▸ Activity
Among the lines of the listing below, retype exactly those from the one containing "the variance components" through the one containing "Table 15. Volume", both included. Do not include pictures.

▸ Material for the task
· · · ·

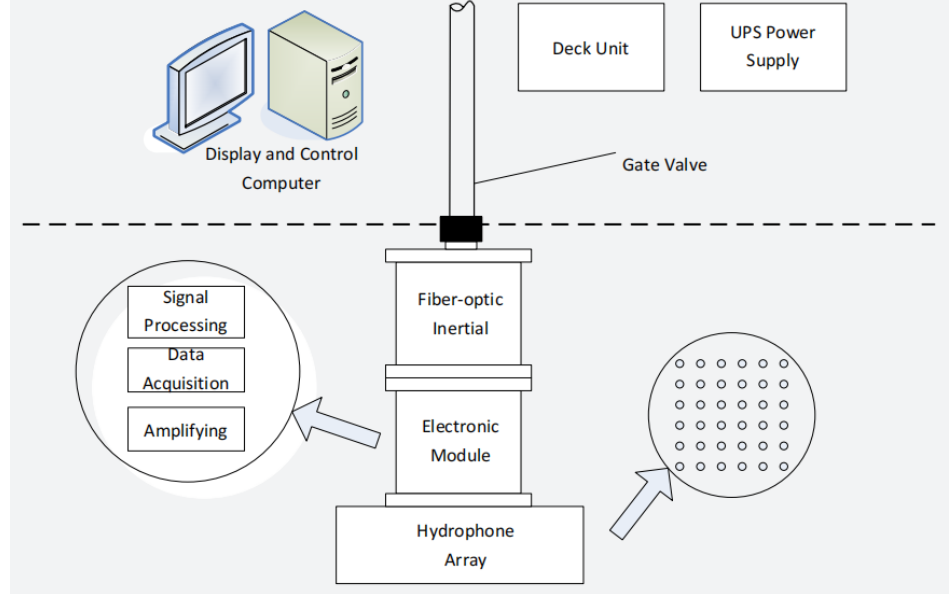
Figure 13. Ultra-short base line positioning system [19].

· · · ·

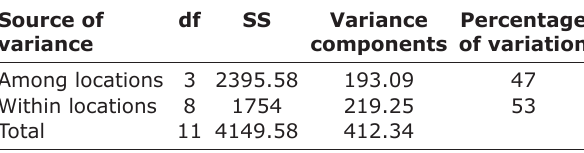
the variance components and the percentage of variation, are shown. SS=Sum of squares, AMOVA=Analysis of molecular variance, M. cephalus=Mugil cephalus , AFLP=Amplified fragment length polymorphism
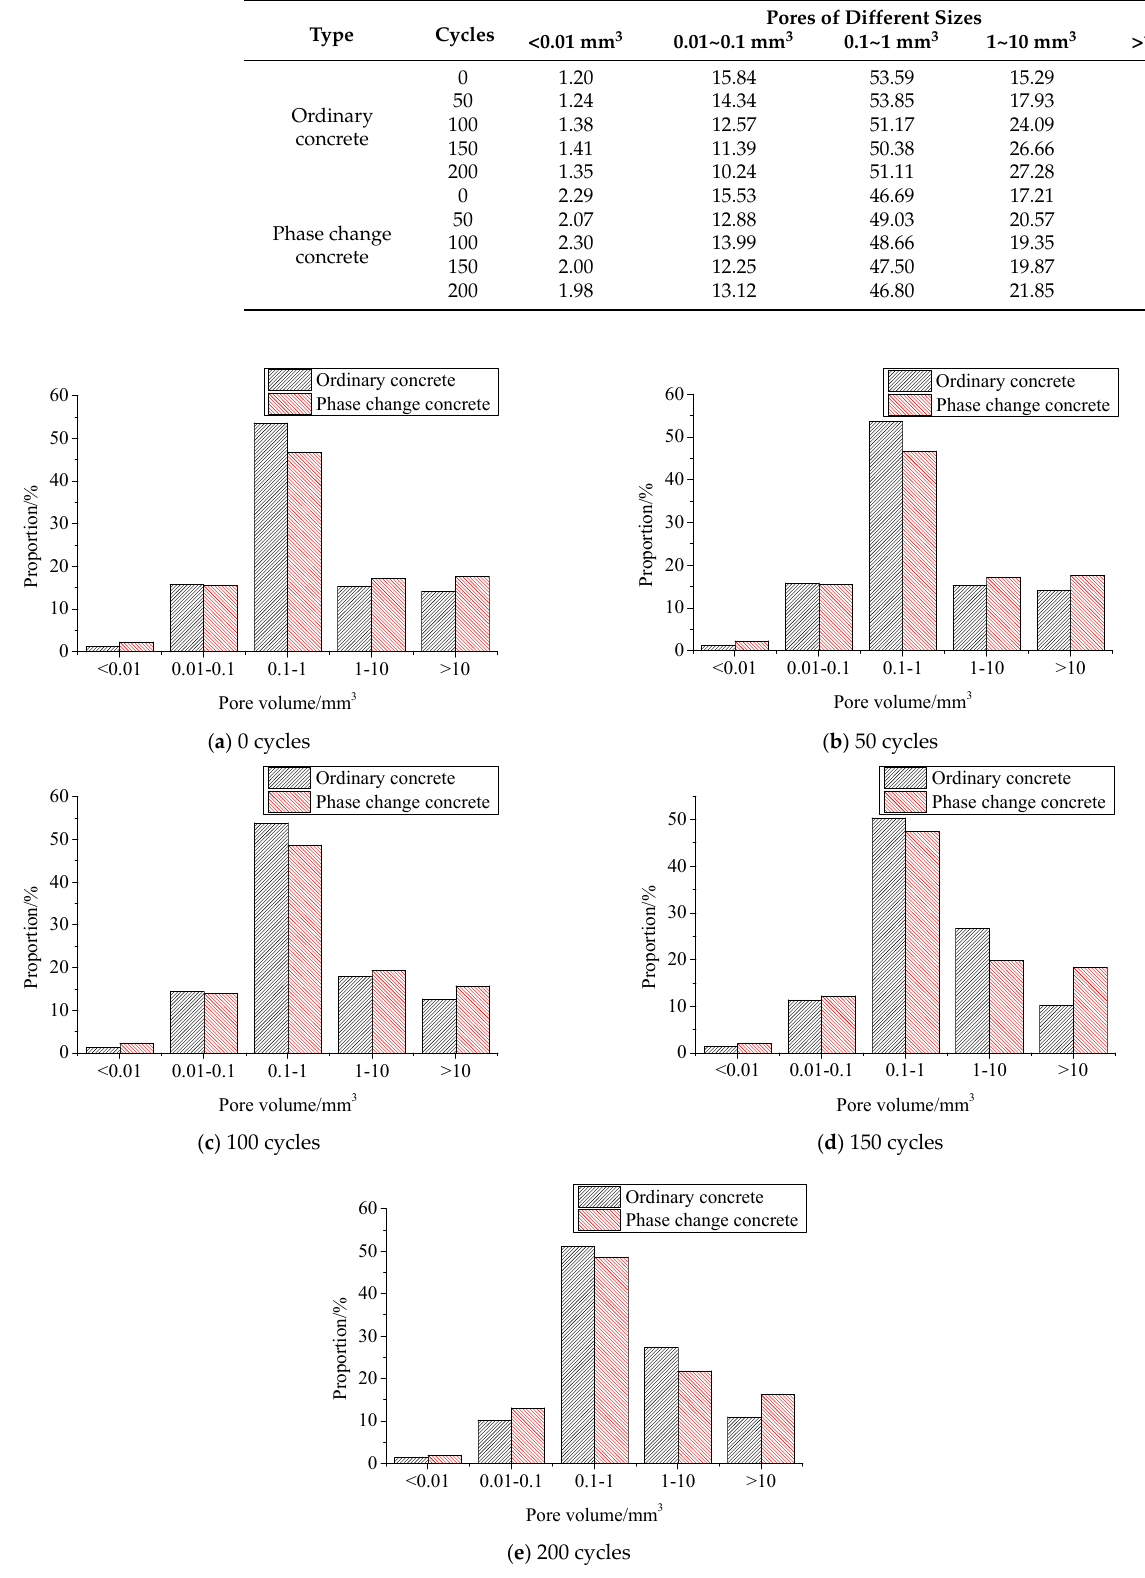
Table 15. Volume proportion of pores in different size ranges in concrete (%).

· · · ·

▸ Solution for this exercise
the variance components and the percentage of variation, are shown. SS=Sum of squares, AMOVA=Analysis of molecular variance, M. cephalus=Mugil cephalus , AFLP=Amplified fragment length polymorphism
Table 15. Volume proportion of pores in different size ranges in concrete (%).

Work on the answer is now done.